ET has reliably gathered that these measures are drawn from proposals by a high-powered Niti Aayog panel, which has favoured FDI through the government route in the proposed new regulatory framework for atomic energy.

The broad view in the government is that while the nuclear energy sector needs public private participation for growth, current rulebooks hinder modernisation, transfer of advanced technology and fund flow for capital-intensive large-scale projects.

The Centre has already listed the Atomic Energy Bill, 2025, for the Parliament session which is likely to enable the FDI regime, besides major policy shifts. ET has reported plans for an umbrella atomic energy law that will open doors for the private sector. Currently, FDI is prohibited in sectors that are not open to domestic private investment.

The other critical area is insurance where the suggestion is to amend the 2020 FDI policy and increase the FDI limit from 74% to 100% for insurance companies investing their entire premium within India. For this, the Insurance Laws (Amendment) Bill is lined up in the final parliamentary session of 2025.


Defence comes next as FDI in this critical sector is impacted by Para 5.2.6 of the FDI policy which restricts FDI over 74% to only under government route and with conditions on access to modern technology. In brownfield expansion, FDI beyond 49% also lands in the government route mode.The proposal is to try and do away with ‘modern technology’ transfer conditions. Plus, there is a fresh look being given to increase FDI limit under the automatic route from 49% to 74% in case of a company with industrial licence or for a company which has government approval for FDI in defence. This is expected to be done by the year end, ET has learnt.Agriculture/plantation sector is the next identified for FDI boost. The government is believed to be working on proposals to make amendments to allow 100% FDI under automatic route for sandalwood, cocoa, banana, spices like pepper and are canut, bamboo, sugarcane among others, except tobacco. The 100% FDI through the automatic route is currently only permitted in tea, coffee, rubber, cardamom, olive oil and palm oil tree plantations. In agriculture, it is available to floriculture, horticulture, cultivation of vegetables and mushrooms in controlled conditions, animal husbandry, pisciculture and apiculture.

Centre’s press note 3-linked restrictions on Chinese investments are also likely to be eased up.

Sources said there is a suggestion to look at FDI in the inventory-based model of e-commerce (largely domestic e-commerce companies) where inventory of goods is owned by an e- commerce entity and sold directly to consumers. Foreign investors currently can only operate through the marketplace model in India, such as Amazon — a platform for third-party sellers.

On fast-tracking India’s FDI approval process, the government is examining a suggestion to set up a Committee of Secretaries under the Cabinet Secretary to recommend approvals for FDI under the government route.

A task force under a proposed National Manufacturing Mission is under consideration to reach out to top-100 global companies and facilitate investment by them in the country. ‘Invest India’ is likely to come under the new mission’s ambit, ET has gathered.

The panel has sought rationalisation of sectoral guidelines in nine areas to align them with the FDI policy. These are banking and financial services, trading and e-commerce, agriculture and plantation, defence and civil aviation, construction and infrastructure, information and broadcasting, healthcare, mining and energy besides space.

• Available data
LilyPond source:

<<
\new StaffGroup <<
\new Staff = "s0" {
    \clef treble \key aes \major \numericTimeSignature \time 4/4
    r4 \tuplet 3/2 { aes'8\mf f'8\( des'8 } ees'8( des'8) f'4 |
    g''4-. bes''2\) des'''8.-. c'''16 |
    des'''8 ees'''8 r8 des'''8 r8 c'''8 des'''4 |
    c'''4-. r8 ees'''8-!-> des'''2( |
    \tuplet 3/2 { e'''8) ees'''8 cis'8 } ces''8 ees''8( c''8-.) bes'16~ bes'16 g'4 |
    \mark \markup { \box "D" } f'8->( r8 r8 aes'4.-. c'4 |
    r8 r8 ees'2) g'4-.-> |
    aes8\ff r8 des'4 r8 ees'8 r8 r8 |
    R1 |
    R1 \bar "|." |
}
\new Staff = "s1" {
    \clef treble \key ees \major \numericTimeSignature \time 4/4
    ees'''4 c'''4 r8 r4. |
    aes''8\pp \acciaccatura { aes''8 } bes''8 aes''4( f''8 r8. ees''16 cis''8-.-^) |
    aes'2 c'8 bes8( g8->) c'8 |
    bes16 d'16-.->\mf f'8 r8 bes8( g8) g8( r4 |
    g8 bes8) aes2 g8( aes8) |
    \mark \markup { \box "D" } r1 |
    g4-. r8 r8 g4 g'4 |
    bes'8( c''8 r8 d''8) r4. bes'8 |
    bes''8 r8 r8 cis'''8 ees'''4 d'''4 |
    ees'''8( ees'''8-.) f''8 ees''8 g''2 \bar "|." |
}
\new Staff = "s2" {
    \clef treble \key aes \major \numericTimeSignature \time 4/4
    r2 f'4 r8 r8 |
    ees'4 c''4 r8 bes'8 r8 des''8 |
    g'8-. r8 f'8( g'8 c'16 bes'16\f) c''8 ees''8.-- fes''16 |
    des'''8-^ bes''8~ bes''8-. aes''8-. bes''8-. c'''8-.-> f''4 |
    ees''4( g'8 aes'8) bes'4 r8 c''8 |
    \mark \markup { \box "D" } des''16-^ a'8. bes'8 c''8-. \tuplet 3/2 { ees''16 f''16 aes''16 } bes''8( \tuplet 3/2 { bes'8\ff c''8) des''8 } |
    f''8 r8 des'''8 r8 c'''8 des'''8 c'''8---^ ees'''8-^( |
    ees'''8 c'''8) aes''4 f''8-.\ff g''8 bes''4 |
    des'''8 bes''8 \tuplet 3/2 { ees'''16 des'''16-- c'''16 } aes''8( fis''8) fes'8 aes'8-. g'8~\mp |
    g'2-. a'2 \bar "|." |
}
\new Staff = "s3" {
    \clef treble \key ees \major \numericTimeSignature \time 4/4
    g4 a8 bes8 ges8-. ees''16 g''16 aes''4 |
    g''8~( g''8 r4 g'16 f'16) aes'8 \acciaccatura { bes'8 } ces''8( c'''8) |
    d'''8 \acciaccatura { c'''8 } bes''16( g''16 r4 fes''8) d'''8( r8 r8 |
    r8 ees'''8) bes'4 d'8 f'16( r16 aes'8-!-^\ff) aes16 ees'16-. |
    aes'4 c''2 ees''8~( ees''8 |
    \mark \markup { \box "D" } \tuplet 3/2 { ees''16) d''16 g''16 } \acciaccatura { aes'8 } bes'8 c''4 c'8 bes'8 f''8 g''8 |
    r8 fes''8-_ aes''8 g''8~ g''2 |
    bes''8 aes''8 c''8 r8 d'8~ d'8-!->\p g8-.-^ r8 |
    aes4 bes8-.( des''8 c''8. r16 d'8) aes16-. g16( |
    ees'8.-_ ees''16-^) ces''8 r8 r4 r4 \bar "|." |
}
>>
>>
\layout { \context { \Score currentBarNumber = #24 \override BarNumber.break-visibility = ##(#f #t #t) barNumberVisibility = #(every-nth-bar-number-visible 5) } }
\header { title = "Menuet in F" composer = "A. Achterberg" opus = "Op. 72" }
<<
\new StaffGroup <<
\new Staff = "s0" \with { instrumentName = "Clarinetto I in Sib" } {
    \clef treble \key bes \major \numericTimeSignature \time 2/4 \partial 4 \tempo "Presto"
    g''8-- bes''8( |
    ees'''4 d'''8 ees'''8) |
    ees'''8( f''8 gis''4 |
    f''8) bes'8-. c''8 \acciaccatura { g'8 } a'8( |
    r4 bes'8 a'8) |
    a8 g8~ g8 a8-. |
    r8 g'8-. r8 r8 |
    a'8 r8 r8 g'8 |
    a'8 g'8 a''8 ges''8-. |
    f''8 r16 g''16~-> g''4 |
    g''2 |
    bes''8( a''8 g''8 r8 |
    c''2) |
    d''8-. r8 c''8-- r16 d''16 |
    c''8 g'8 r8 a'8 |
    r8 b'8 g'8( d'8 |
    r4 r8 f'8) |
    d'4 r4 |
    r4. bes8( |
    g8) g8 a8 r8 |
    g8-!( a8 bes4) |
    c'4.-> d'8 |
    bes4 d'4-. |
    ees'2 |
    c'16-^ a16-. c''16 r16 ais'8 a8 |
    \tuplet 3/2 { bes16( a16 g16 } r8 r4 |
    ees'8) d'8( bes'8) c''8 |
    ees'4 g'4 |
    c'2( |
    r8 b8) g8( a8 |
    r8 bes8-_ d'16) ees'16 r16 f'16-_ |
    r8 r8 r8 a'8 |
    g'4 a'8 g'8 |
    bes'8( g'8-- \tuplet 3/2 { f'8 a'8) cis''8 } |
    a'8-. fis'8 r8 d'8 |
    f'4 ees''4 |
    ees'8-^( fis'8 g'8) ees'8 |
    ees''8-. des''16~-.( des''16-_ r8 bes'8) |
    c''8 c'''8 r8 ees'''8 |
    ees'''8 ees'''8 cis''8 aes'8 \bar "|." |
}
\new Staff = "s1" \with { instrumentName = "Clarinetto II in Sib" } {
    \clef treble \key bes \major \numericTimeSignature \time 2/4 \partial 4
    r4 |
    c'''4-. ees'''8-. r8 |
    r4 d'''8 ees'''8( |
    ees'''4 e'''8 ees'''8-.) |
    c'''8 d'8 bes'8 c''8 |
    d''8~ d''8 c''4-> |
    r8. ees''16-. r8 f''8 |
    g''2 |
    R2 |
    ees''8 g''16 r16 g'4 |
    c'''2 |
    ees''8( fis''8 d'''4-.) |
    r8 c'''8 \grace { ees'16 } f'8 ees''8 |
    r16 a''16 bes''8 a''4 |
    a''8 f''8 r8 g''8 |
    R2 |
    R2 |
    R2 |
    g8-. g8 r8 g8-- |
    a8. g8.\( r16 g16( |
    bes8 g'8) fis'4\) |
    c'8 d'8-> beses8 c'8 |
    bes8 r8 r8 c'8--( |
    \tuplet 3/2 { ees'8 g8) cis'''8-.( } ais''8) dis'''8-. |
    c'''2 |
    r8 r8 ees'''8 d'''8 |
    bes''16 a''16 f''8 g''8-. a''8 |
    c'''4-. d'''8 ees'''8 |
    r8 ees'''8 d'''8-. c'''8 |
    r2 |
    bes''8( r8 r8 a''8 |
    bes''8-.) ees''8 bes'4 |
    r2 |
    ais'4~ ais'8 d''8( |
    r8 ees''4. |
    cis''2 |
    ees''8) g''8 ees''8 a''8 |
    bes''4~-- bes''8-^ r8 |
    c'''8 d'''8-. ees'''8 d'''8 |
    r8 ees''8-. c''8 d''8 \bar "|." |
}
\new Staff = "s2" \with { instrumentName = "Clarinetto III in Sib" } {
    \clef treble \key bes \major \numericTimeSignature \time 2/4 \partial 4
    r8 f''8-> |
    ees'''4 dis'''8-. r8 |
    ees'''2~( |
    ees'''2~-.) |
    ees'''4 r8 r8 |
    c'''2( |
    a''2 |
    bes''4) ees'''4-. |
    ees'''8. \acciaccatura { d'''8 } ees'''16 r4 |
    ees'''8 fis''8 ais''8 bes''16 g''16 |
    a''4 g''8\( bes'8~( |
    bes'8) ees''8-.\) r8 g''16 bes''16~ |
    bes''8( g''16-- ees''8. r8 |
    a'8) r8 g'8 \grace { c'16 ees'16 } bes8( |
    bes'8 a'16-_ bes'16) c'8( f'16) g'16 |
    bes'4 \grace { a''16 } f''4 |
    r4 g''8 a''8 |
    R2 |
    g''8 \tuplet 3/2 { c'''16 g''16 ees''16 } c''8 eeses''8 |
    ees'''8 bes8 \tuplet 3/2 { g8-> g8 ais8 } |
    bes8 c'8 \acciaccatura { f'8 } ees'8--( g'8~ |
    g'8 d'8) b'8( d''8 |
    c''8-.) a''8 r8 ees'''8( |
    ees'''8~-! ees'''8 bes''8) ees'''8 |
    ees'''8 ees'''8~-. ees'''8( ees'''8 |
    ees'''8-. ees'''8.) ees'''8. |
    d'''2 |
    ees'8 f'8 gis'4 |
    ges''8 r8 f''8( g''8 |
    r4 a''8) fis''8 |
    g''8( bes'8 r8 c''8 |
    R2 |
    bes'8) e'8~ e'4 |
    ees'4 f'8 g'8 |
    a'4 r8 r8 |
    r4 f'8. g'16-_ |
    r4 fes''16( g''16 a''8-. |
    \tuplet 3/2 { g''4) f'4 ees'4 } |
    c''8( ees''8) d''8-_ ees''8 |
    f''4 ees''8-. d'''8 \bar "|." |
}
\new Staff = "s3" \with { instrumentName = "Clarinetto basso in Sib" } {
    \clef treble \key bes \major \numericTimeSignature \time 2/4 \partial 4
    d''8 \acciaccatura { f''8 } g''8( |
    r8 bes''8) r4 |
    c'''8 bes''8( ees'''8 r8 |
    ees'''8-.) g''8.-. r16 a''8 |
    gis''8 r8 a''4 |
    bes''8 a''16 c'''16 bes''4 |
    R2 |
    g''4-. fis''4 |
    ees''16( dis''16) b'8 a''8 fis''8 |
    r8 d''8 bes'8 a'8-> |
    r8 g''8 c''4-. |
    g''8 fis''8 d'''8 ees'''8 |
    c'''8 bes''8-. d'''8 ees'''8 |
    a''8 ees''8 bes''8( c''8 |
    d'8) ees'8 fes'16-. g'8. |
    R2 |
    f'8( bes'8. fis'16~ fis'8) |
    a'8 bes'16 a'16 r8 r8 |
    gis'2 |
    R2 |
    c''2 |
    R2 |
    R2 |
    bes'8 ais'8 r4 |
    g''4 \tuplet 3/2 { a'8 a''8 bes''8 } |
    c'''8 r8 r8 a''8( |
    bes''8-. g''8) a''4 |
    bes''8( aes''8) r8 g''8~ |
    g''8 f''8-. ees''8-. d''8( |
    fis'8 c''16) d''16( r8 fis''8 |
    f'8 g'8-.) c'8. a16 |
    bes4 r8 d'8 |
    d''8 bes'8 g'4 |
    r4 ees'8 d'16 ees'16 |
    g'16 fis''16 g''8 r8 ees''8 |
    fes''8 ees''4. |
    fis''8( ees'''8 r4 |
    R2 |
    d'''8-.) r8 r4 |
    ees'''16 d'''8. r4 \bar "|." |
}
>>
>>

• Requirement
Copy out the passage on FDI policy changes verbatim, from "A task force" to "ET has gathered.".

• Reply
A task force under a proposed National Manufacturing Mission is under consideration to reach out to top-100 global companies and facilitate investment by them in the country. ‘Invest India’ is likely to come under the new mission’s ambit, ET has gathered.